# Pimp my Dankung



## JoergS (Dec 17, 2009)

Hello,

some of you may have seen my review about the Dankung "Warrior" slingshot.






I had some free time today, so I decided to enhance it as good as possible.

In order to make it larger, but also more ergonomical, I replaced the original, very thin paracord with nice, heavy rope. I used the original stuff to cushion the fork ears (that were not wrapped when the slingshot arrived).

Also, I replaced the original, very short, tough but slow tubular bands with a set of thiiiiin Thera Band black, cut 14 cm x 9 cm x 22 cm.

The result is astounding! A different slingshot. Very powerful, but easy to draw, and much nicer to hold. It still is a little small for me, and the attachment leaves a lot to be desired, but this souped up version is gazillions better than the original setup.

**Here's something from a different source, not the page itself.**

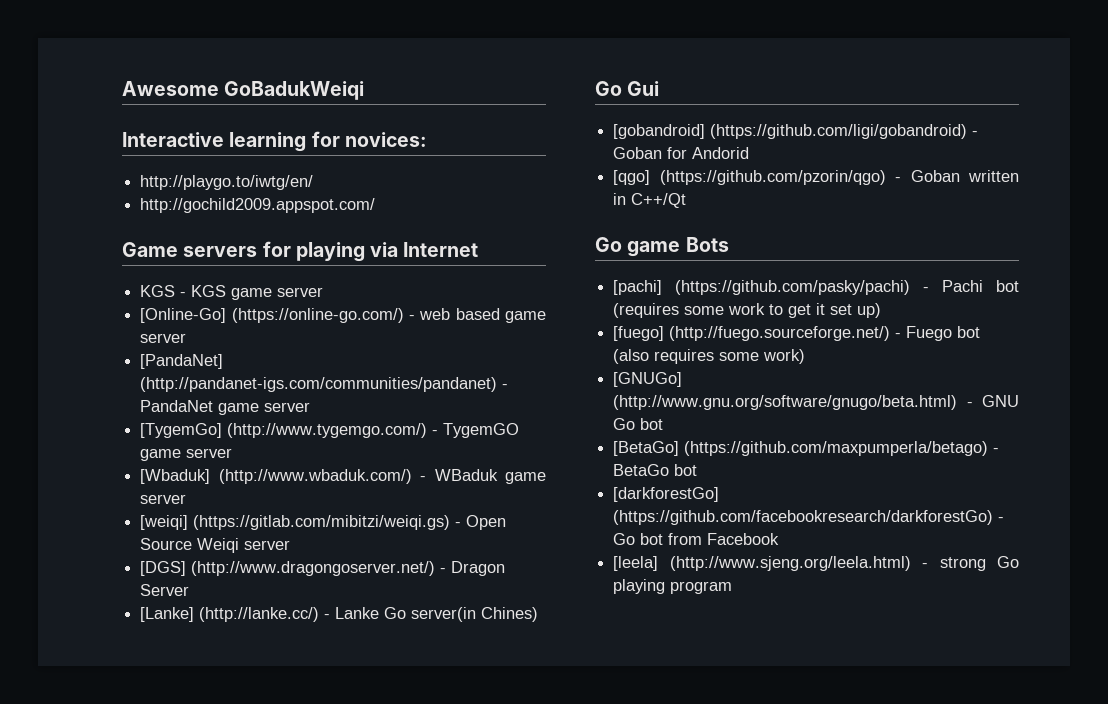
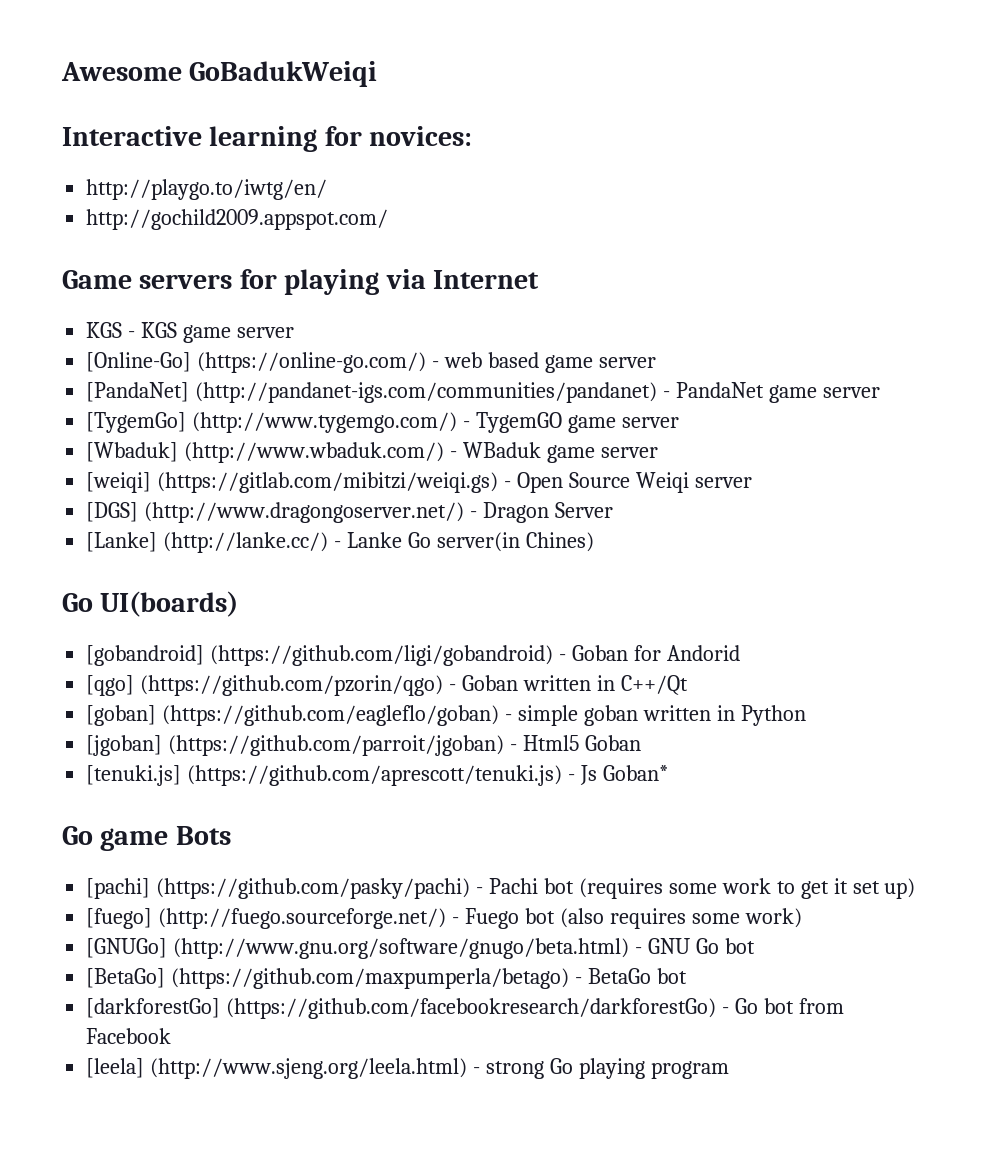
[627,81,660,96] Gui -> [100,591,239,617] UI(boards)
(687, 200) none -> [86,705,806,726] [86,735,641,756] [86,765,668,786] // [goban] (https://github.com/eagleflo/goban) - simple goban written in Python // [jgoban] (https://github.com/parroit/jgoban) - Html5 Goban // [tenuki.js] (https://github.com/aprescott/tenuki.js) - Js Goban*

Took just about 30 minutes work and maybe 5 dollars investment!



















Jörg


----------



## NightKnight (Dec 16, 2009)

Very nice! Did you use one or two sections of rope on it? I don't see any wrap overs on it from one fork to the other.


----------



## JoergS (Dec 17, 2009)

One section, no glue. The crossover is at the point where the rope touches, right in the midde of the "U".


----------



## faca (Dec 24, 2009)

JoergS said:


> Hello,
> 
> some of you may have seen my review about the Dankung "Warrior" slingshot.
> 
> ...


hi Jorg.
I agree with you theraband are faster than tubes and a "fat" grip fork works better to me more solid union hand/fork


----------



## TRUGREEN (Dec 19, 2009)

Joerg, what type of rope did you use? I just got my flying ghost dankung and I want to do the same thing you did to your dankung.


----------



## dgui (Jan 12, 2010)

TRUGREEN said:


> Joerg, what type of rope did you use? I just got my flying ghost dankung and I want to do the same thing you did to your dankung.


Truly truly one Pimpin transformation.


----------



## dgui (Jan 12, 2010)

JoergS said:


> Hello,
> 
> some of you may have seen my review about the Dankung "Warrior" slingshot.
> 
> ...


Yo, Pimp Daddy, you Pimped out that Dankung realy nice, the black rope does it.


----------